* _Task prompt_
Your task is to copy the lines of the data below from the line holding "root of tail: (228, 136)" through the line holding "right knee: (222, 199)", inclusive, exactly and with nothing added.

* _Extracted records_
■ ■ ■

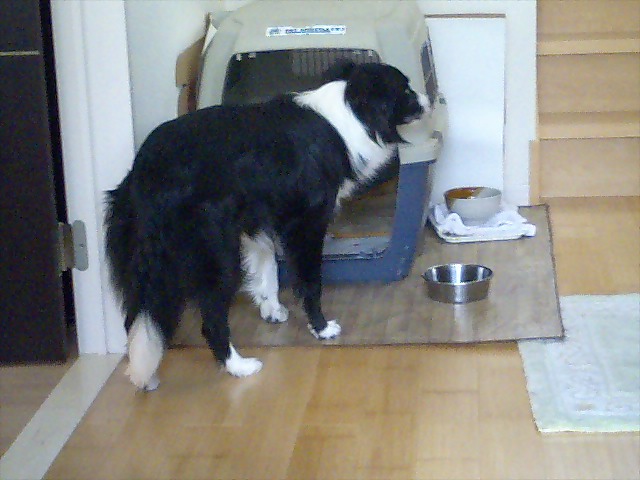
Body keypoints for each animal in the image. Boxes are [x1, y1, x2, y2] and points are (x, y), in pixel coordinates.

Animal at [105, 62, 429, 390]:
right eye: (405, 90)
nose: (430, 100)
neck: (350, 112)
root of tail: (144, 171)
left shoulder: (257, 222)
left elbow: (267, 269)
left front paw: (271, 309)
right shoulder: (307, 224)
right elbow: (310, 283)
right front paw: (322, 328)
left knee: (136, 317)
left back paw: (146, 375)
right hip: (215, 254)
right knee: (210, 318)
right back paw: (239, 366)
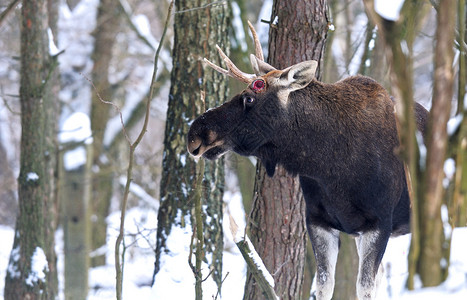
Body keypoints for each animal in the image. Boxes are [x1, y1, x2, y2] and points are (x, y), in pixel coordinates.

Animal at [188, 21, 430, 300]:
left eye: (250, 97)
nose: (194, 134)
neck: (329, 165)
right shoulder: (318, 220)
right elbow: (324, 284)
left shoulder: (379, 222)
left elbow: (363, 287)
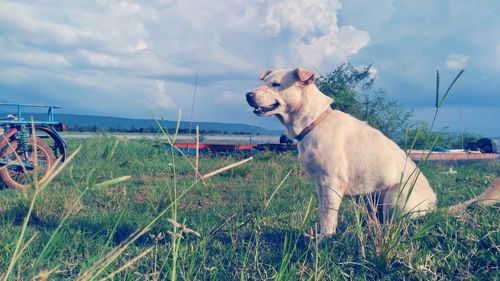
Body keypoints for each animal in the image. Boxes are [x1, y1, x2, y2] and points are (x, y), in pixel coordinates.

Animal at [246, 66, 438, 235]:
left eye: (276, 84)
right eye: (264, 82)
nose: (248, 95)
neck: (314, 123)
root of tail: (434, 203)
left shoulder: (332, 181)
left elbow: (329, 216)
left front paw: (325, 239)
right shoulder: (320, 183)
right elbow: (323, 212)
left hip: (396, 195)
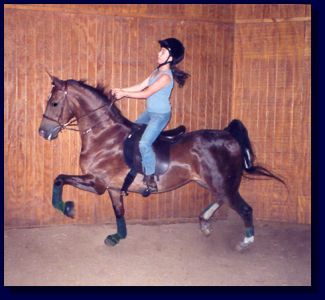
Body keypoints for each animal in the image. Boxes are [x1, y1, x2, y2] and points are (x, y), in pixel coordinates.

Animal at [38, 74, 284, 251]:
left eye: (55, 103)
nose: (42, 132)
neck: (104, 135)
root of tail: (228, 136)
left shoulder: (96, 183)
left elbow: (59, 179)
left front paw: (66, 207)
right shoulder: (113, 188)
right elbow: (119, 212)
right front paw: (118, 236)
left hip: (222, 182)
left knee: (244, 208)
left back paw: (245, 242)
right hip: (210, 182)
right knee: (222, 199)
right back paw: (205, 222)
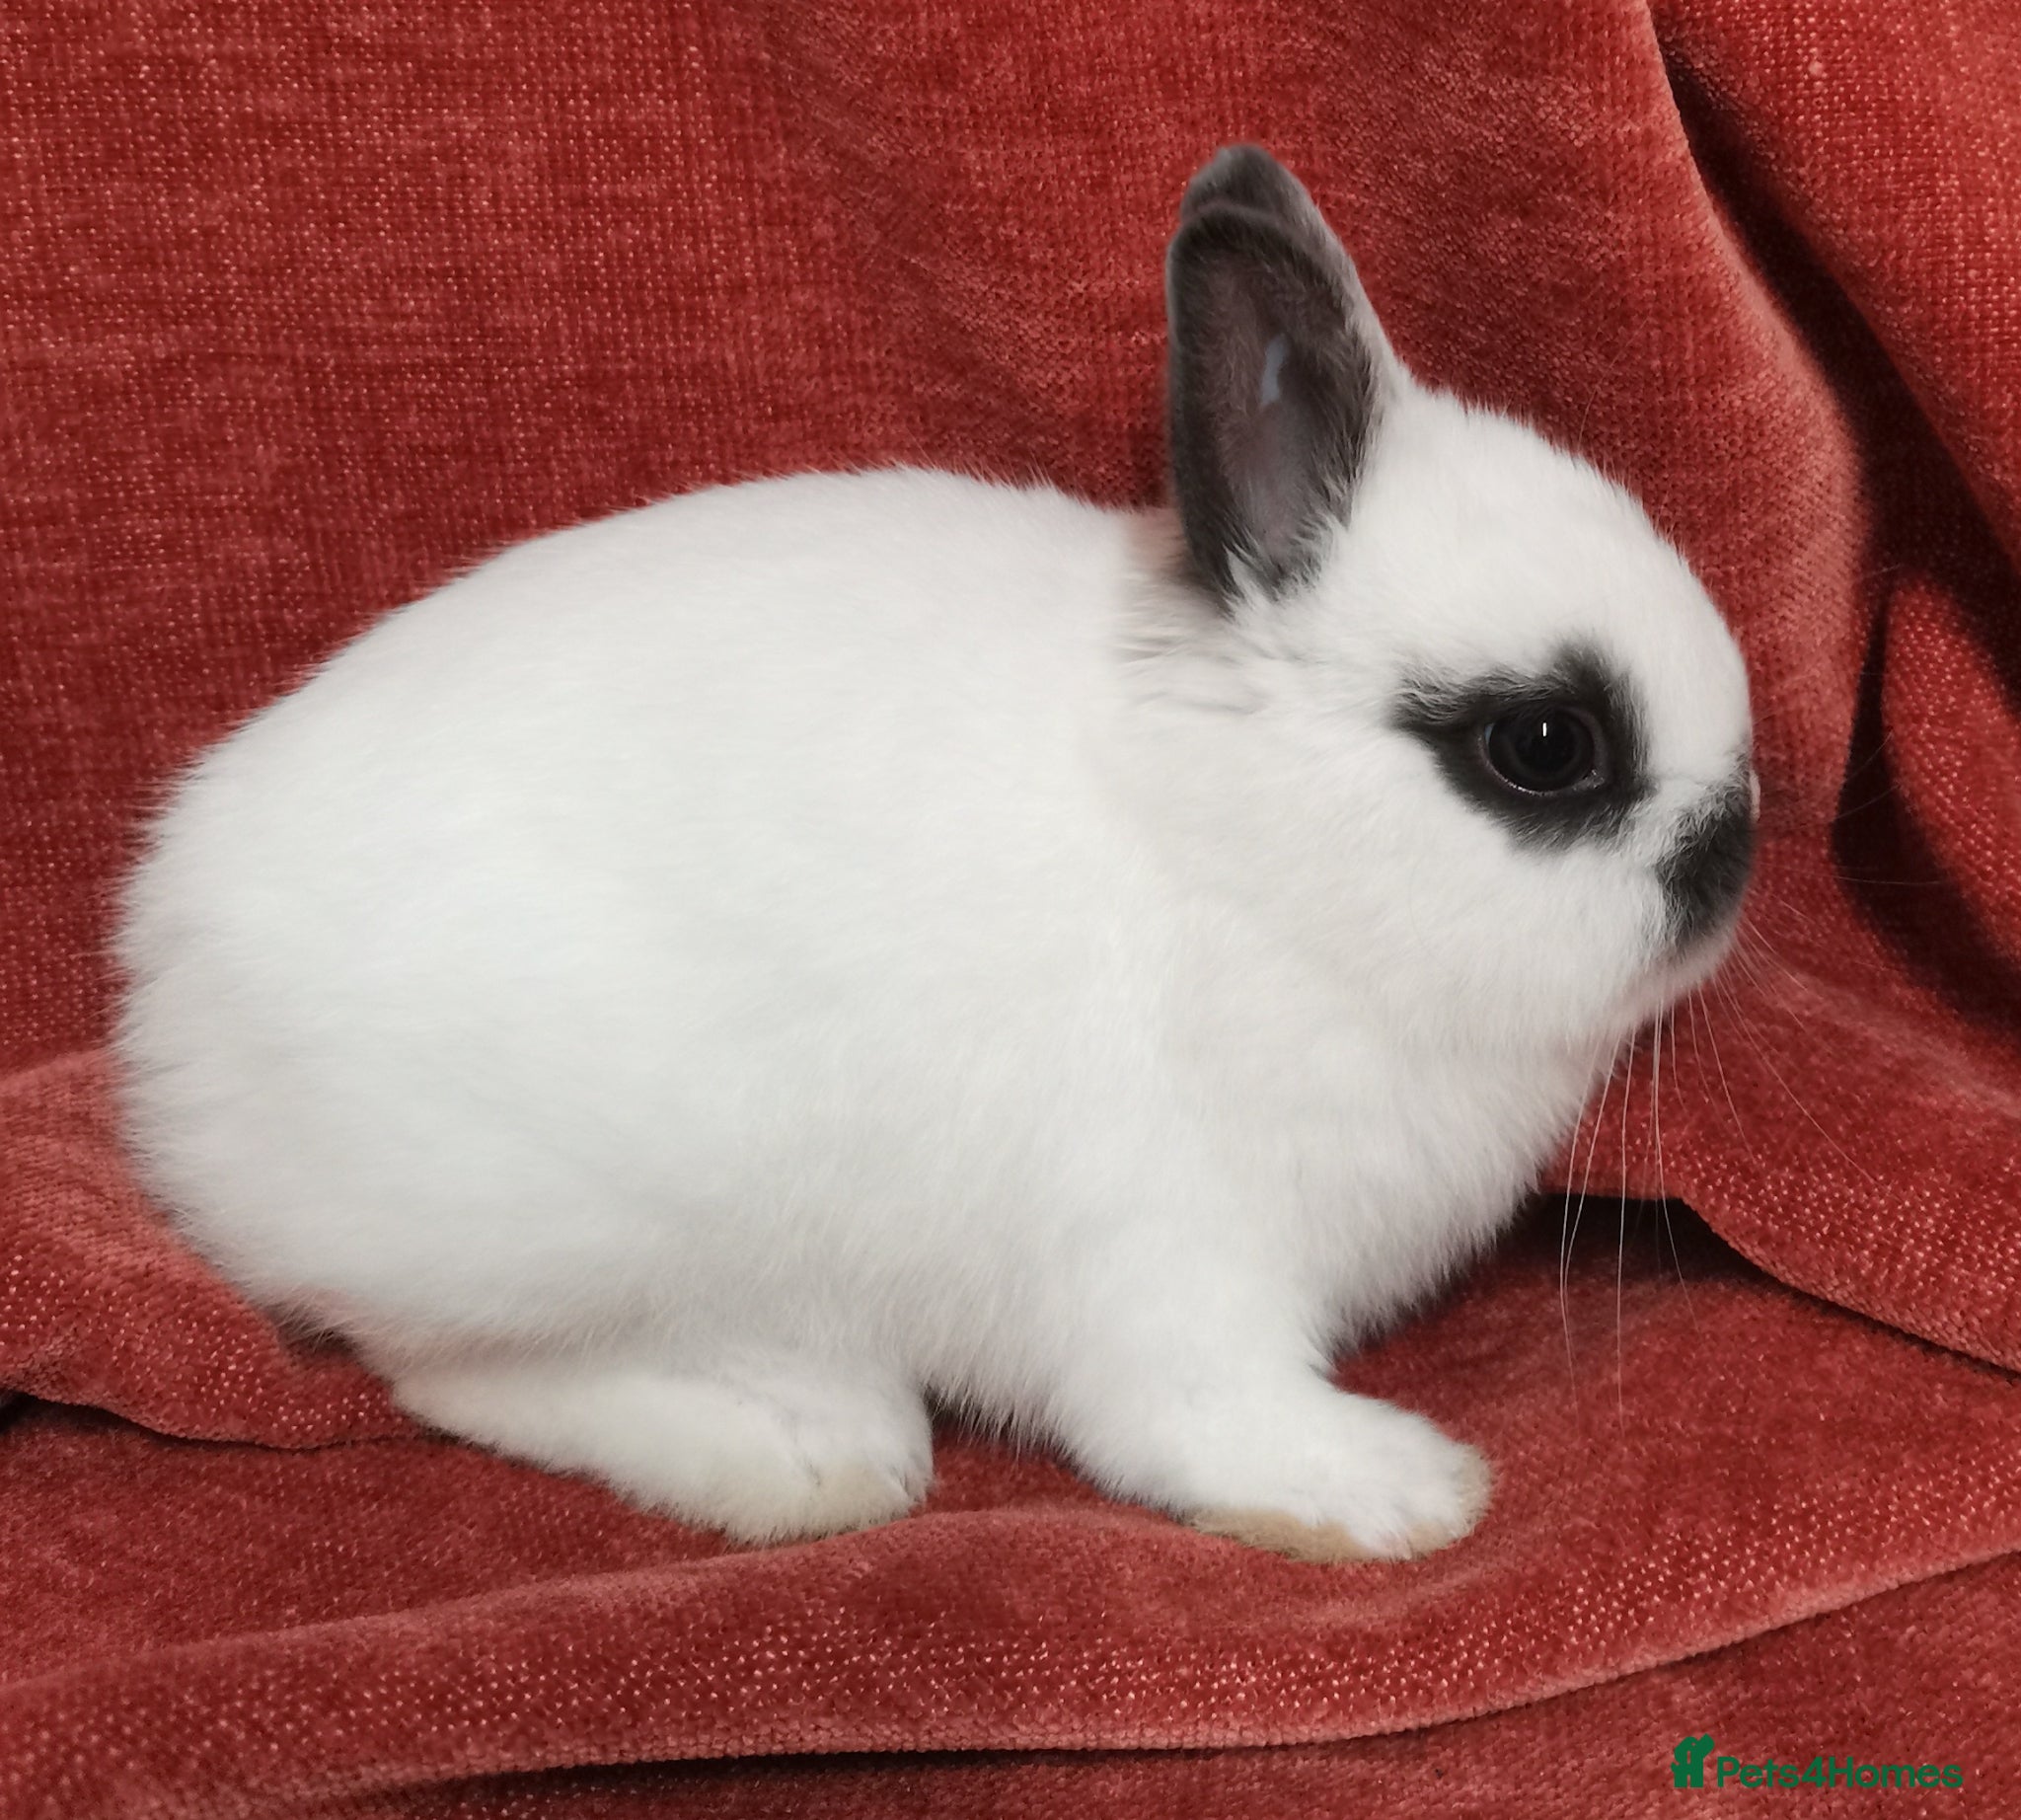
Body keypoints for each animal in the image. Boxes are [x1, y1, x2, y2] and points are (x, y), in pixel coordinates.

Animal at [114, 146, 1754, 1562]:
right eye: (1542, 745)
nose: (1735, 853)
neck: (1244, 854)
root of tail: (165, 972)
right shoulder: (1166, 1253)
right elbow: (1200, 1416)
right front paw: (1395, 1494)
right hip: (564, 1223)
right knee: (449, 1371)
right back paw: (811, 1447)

■ ■ ■

* _Result_
root of tail: (228, 136)
left shoulder: (96, 183)
left elbow: (59, 179)
left front paw: (66, 207)
right shoulder: (113, 188)
right elbow: (119, 212)
right front paw: (118, 236)
left hip: (222, 182)
left knee: (244, 208)
left back paw: (245, 242)
right hip: (210, 182)
right knee: (222, 199)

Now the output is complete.